Task statement: The entries below contain a line with "Effects of medium" and a line with "FIGURE 5 | (A)". Quote exactly those two lines and all lines between them.

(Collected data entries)
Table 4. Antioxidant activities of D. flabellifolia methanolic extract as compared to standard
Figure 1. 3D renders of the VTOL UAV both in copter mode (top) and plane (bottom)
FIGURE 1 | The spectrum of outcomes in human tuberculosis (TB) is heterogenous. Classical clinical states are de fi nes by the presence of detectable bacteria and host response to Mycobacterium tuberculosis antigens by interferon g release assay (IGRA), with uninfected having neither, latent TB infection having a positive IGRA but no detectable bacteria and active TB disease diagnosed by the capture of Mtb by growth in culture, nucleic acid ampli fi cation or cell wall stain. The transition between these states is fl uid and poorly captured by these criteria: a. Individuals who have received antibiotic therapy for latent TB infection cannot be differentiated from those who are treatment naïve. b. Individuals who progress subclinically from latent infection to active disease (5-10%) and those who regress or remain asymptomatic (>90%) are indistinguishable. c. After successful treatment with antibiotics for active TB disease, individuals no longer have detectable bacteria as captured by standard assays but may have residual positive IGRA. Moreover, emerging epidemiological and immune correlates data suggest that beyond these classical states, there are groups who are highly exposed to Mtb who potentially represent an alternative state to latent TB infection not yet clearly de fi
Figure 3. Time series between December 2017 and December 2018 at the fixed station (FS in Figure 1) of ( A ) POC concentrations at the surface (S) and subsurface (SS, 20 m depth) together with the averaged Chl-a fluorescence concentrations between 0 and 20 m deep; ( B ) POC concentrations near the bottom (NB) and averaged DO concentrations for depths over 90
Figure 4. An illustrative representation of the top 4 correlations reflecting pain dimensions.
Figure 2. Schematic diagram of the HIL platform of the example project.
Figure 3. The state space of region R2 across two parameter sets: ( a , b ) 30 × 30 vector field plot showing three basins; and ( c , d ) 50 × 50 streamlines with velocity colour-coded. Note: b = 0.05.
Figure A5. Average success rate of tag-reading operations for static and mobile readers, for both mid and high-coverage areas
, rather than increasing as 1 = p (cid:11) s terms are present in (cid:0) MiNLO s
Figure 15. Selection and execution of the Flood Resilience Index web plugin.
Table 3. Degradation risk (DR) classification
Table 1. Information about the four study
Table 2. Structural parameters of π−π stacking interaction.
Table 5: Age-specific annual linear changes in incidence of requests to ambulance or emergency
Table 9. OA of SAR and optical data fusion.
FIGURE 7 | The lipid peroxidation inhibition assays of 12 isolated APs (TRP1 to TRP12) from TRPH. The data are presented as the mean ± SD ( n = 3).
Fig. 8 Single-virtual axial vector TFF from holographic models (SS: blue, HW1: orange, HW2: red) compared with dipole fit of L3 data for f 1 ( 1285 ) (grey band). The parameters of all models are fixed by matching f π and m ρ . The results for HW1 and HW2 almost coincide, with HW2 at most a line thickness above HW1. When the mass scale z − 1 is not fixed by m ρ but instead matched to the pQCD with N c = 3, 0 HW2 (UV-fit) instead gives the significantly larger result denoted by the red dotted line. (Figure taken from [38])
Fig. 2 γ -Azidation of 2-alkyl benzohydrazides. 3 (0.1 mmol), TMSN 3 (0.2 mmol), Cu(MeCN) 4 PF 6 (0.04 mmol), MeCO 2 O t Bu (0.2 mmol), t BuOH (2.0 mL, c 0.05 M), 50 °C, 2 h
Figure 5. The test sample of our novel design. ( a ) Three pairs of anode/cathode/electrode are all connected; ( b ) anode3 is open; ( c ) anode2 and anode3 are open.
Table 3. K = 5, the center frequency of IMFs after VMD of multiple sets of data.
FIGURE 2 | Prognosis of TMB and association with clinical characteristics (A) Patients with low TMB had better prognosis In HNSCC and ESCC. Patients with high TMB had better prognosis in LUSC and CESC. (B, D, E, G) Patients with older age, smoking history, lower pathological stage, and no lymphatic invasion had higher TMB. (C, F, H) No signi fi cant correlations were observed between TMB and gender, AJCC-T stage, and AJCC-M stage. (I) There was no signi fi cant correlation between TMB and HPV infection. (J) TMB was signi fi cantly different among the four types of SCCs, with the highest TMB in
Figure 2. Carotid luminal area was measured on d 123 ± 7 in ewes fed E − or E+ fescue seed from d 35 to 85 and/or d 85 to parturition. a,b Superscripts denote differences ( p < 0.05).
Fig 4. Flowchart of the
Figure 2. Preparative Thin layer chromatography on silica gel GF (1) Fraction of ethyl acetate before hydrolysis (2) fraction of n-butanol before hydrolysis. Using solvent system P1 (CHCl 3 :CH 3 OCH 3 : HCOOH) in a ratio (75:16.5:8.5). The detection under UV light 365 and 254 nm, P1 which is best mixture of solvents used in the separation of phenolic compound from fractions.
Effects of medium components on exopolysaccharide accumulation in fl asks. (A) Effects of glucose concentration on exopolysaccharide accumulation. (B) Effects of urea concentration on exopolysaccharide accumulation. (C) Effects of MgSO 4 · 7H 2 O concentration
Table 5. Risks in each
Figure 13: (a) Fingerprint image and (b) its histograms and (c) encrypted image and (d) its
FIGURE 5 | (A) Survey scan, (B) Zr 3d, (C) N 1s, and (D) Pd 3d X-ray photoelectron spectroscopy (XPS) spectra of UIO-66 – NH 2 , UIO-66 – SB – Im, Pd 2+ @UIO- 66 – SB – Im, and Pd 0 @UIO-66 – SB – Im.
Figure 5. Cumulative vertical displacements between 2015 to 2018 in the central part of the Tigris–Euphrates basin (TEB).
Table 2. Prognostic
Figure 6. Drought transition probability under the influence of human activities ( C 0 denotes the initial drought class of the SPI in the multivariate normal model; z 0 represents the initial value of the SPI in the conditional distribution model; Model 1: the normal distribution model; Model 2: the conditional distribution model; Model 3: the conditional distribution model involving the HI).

Exercise result:
Effects of medium components on exopolysaccharide accumulation in fl asks. (A) Effects of glucose concentration on exopolysaccharide accumulation. (B) Effects of urea concentration on exopolysaccharide accumulation. (C) Effects of MgSO 4 · 7H 2 O concentration
Table 5. Risks in each
Figure 13: (a) Fingerprint image and (b) its histograms and (c) encrypted image and (d) its
FIGURE 5 | (A) Survey scan, (B) Zr 3d, (C) N 1s, and (D) Pd 3d X-ray photoelectron spectroscopy (XPS) spectra of UIO-66 – NH 2 , UIO-66 – SB – Im, Pd 2+ @UIO- 66 – SB – Im, and Pd 0 @UIO-66 – SB – Im.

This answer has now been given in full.